Hacker News new | ask | show | jobs
by wenc 709 days ago
I was able to find all 10 Whole Foods in the City of Chicago in 22.6s with DuckDB. It's amazing! (there are tons more Whole Foods in the metro area, but it found the exact 10 in the city)

        SELECT 
            tags['addr:city'][1] city,
            tags['addr:state'][1] state,
            tags['brand'][1] brand,
            *, 
        FROM st_readosm('us-latest.osm.pbf')
        WHERE 1=1
        and city = 'Chicago'
        and state = 'IL'
        and brand = 'Whole Foods Market'
I'm sure there are ways to make this faster (partitioning, indexing, COPY TO native format, etc.) but querying a 9.8GB compressed raw format file with data (in key-value fields stored as strings) for the entire United States at this speed is pretty impressive to me.
2 comments

That's great.
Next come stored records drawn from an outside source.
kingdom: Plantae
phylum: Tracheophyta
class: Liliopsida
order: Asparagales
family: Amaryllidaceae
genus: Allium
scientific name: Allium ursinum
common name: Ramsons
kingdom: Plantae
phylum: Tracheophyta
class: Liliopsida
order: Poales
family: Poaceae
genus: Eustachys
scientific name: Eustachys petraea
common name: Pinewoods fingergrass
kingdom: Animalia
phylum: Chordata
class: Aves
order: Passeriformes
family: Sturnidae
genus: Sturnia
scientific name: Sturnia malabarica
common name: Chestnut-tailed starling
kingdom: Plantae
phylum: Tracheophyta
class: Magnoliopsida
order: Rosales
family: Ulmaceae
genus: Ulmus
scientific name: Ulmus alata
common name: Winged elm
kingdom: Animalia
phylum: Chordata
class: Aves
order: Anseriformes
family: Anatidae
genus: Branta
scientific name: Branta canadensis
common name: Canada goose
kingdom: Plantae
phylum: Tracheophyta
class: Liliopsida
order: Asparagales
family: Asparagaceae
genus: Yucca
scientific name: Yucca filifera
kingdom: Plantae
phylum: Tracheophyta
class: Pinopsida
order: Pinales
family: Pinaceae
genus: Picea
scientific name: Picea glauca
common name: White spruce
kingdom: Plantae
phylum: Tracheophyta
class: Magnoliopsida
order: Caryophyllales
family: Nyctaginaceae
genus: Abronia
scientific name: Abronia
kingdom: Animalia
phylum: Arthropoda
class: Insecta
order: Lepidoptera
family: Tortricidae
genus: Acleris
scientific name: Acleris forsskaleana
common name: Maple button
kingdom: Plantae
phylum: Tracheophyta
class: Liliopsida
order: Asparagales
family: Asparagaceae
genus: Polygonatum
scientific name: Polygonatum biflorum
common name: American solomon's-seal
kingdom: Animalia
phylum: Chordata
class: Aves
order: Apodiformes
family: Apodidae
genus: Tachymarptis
I was impressed with DuckDB's speed with the OSM data. I'm doing it with all the data, but I intended to have: - a single file that can be queried - a single file that can be easily compressed

When I index the entire United States, admittedly with a subset of tags, I can search in milliseconds. I'll take it.

1-2 seconds in Overpass which also uses OSM:

https://overpass-turbo.eu/s/1NTy